◆ Questions to answer:
1/ List the paths of every file that the patch's change summary shows as modified.
2/ Print the part of the patch that opens with the words containing "- requires a" and closes with "insertions(+), 2 deletions(-)".

◆ Source extract:
From a9e4a6f875e7fe282c4e21af97a72ad97500015d Mon Sep 17 00:00:00 2001
From: Bryce Allen <bdallen@uchicago.edu>
Date: Tue, 14 Mar 2023 10:05:40 -0400
Subject: [PATCH] fortran: add gpuAllocatorClearCache

- requires a hack to clear cache for most common allocator types
- does not work if thrust backend is enabled
---
 include/gtensor/allocator.h       |  2 ++
 include/gtensor/backend_common.h  |  7 +++--
 include/gtensor/gtensor.h         | 49 +++++++++++++++++++++++++++++++
 src/fortran/gpu_api.cxx           |  2 ++
 src/fortran/gpu_api_interface.F90 |  3 ++
 5 files changed, 61 insertions(+), 2 deletions(-)
diff --git a/include/gtensor/allocator.h b/include/gtensor/allocator.h
index fe989a05..a02b8b8d 100644
--- a/include/gtensor/allocator.h
+++ b/include/gtensor/allocator.h
@@ -99,6 +99,8 @@ struct caching_allocator : A
 
   GT_INLINE void construct(pointer) {}
 
+  // Note: thrust allocators have a non-static deallocate and this does not work
+  // if thrust is enabled
   static void clear_cache()

◆ Available data:
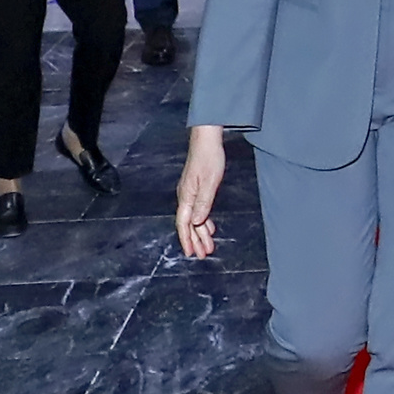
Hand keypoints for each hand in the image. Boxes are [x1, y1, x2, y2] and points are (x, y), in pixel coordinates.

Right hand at [175, 125, 225, 257]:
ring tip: (208, 246)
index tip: (191, 253)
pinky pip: (198, 210)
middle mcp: (185, 196)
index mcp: (186, 196)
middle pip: (188, 224)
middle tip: (203, 255)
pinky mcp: (196, 188)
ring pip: (194, 218)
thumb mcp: (209, 182)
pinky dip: (203, 221)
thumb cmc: (209, 158)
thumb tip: (196, 222)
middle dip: (195, 240)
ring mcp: (190, 192)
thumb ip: (203, 203)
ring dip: (200, 233)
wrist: (206, 139)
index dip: (187, 239)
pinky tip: (209, 227)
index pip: (184, 224)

◆ Answer set:
1/
include/gtensor/allocator.h
include/gtensor/backend_common.h
include/gtensor/gtensor.h
src/fortran/gpu_api.cxx
src/fortran/gpu_api_interface.F90

2/
- requires a hack to clear cache for most common allocator types
- does not work if thrust backend is enabled
---
 include/gtensor/allocator.h       |  2 ++
 include/gtensor/backend_common.h  |  7 +++--
 include/gtensor/gtensor.h         | 49 +++++++++++++++++++++++++++++++
 src/fortran/gpu_api.cxx           |  2 ++
 src/fortran/gpu_api_interface.F90 |  3 ++
 5 files changed, 61 insertions(+), 2 deletions(-)